The grain distribution may also be directly monitored. A detailed study of grains in both microscopy experiments and computer simulations confirms time scale invariance. More specifically, one observes that the relevant length grows according to a simple power law, l(t)∼ta, and one typically measures a=1/3 at late times. This is understood as a consequence of diffusion of monomers that, in order to minimize surface tension, evaporate from small grains of high curvature and condensate onto larger ones (Ostwald ripening). In fact, Lifshitz and Slyozov, and Wagner independently predicted l∼t1/3, which is often observed, even outside the domain of validity of the involved approximations. In some circumstances, one should expect other, non- dominant mechanisms inducing corrections to the Lifshitz-Slyozov-Wagner one. For instance, effective diffusion of grains (Smoluchowski coagula- tion) leads to a=1/6, which may occur at early times; interfacial conduction leads to a=1/4; and, depending on density and viscosity, a fluid capable of hydrodynamic interactions may exhibit crossover with time to viscous (a=1) and then inertial (a=2/3) regimes.
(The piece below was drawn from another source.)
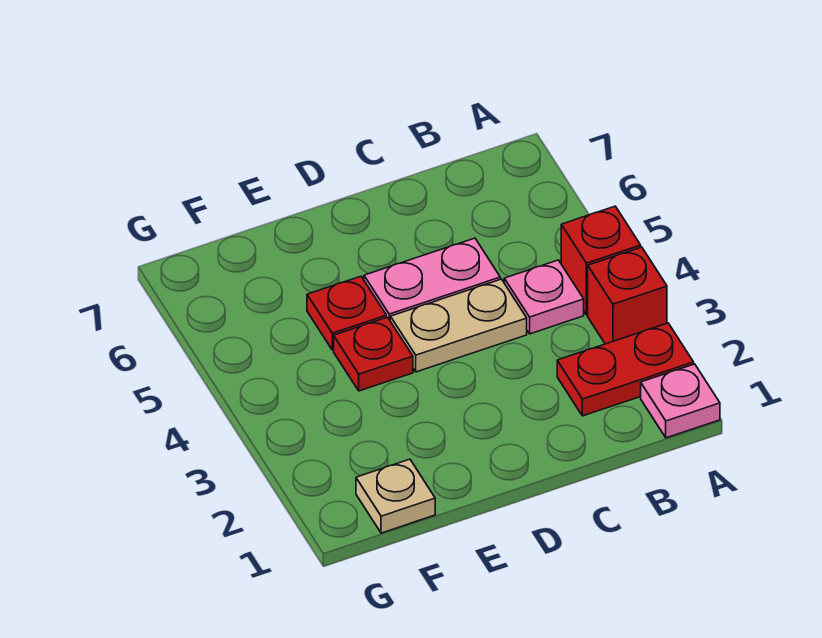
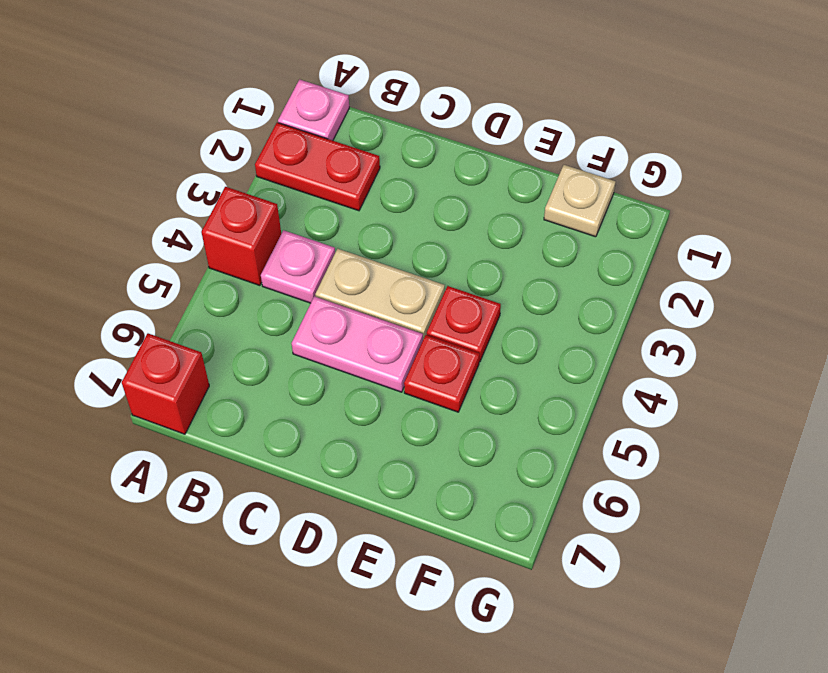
red 1x1 brick [588,247,667,344] -> red 1x1 brick moved to [122,333,209,434]

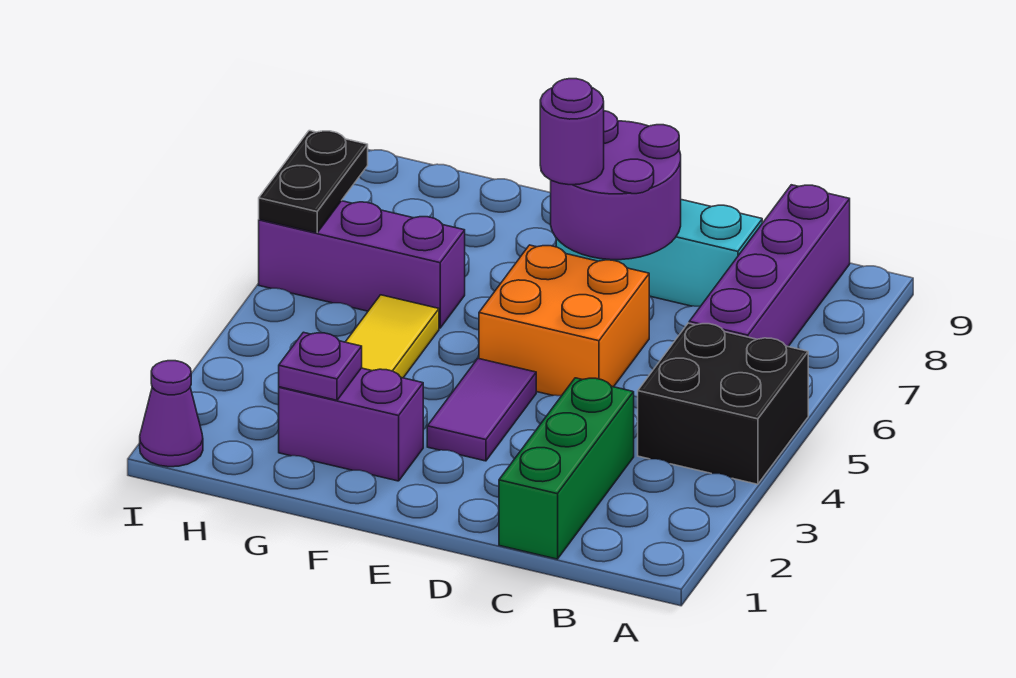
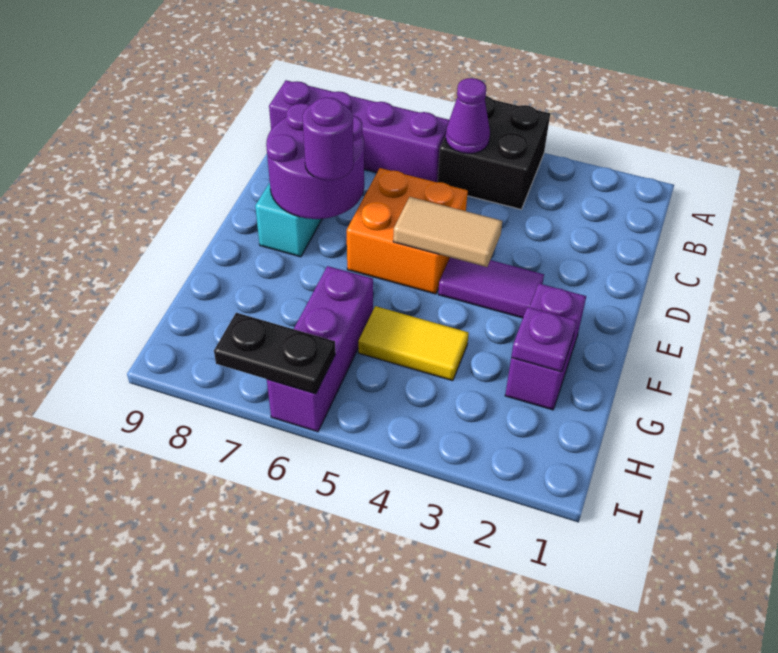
green 1x3 brick [499,378,634,559] -> none
none -> tan 1x2 tile [393,197,502,267]
purple 1x1 cone [140,361,203,467] -> purple 1x1 cone moved to [446,78,490,154]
Extending the above interesting picture to more realistic situations is an open question. The assumption that the system asymptotically tends to the coexistence of two thermodynamic (equilibrium) phases is often unjustified in Nature. This is the case, for example, for mixtures under a shear flow, whose study has attracted considerable attention. The problem is that sheared flows asymptotically evolve towards a nonequilibrium steady state and that this is highly anisotropic. Studying the consequences of anisotropy in the behavior of complex systems is in fact an important challenge. Another important example is that of binary granular mixtures under horizontal shaking. The periodic forcing causes in this case phase separation and highly anisotropic clustering.

  

Thesis

In this thesis I study the dynamics of some nonequilibrium systems, using both computer simulations and theoretical tools. In particular, the following topics are studied: (i) metastability in a nonequilibrium ferromagnetic system, (ii) the onset of scale-free avalanches during metastable state decay, (iii) phase segregation under anisotropic nonequilibrium conditions, (iv) the microscopic basis of heat conduction and Fourier’s law in low dimensional systems and, finally, (v) a problem related with the physics of absorbing states. The study of these nonequilibrium dynamic phenomena provides an overview of some of the effects that nonequilibrium conditions may induce on the dynamics of complex systems.